##### DATA EXCERPTS #####

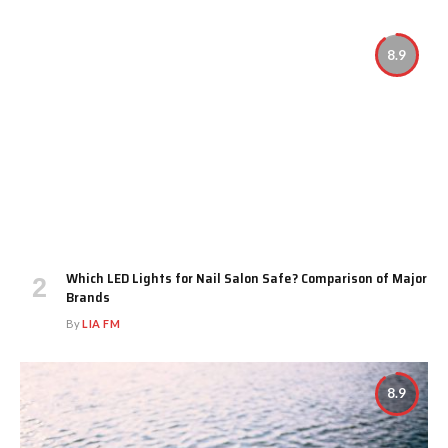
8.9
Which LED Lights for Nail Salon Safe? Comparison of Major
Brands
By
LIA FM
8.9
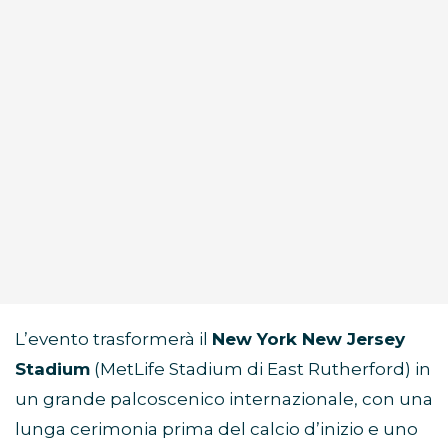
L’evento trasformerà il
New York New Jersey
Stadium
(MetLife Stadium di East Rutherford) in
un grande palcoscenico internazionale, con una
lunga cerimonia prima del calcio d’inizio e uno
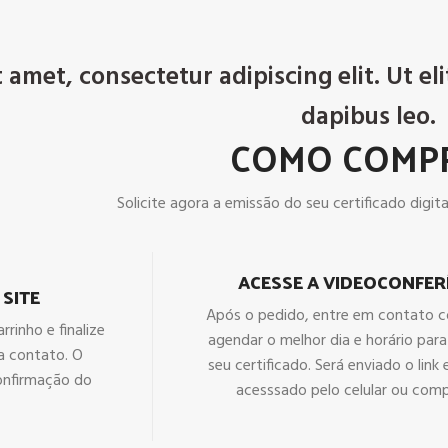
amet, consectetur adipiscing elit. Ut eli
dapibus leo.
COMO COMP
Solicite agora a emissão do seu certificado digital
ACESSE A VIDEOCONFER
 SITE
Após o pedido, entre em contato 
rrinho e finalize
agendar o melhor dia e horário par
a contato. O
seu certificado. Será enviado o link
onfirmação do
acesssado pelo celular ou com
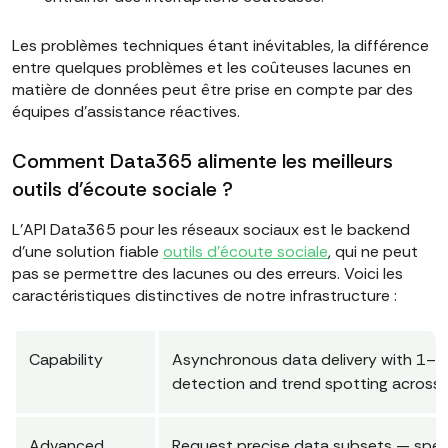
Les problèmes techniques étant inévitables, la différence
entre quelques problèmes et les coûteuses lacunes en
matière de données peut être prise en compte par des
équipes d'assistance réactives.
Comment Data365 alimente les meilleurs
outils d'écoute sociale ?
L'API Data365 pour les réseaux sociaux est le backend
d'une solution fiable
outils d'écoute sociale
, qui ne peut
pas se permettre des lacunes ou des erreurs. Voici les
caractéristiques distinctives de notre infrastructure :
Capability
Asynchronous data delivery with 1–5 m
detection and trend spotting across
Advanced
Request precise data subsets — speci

#####
##### DATA EXCERPTS #####

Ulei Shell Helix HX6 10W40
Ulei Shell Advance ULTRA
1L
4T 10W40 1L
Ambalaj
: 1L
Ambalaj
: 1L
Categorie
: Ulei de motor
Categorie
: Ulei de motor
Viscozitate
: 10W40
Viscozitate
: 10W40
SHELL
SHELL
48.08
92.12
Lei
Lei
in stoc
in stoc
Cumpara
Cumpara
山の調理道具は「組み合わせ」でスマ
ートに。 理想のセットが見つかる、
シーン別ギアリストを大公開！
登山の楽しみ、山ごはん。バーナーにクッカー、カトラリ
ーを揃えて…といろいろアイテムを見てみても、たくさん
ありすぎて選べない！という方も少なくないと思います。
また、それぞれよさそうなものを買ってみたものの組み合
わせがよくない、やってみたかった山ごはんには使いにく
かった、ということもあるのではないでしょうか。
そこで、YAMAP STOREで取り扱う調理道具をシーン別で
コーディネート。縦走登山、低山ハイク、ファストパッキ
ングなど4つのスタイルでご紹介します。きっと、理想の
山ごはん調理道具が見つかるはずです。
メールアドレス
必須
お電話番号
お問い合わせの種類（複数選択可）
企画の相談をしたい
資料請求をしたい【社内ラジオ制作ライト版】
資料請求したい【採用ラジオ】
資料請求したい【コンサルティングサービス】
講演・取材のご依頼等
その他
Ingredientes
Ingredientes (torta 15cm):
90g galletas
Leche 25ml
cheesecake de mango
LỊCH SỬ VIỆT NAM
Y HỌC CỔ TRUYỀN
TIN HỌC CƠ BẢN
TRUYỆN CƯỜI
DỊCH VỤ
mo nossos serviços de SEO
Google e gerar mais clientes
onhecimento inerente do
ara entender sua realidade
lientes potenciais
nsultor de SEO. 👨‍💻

#####

PROBLEM STATEMENT: Please count the lines in the rows above that contain the word "Ulei". Reply with the number alone.

SOLUTION BELOW: 4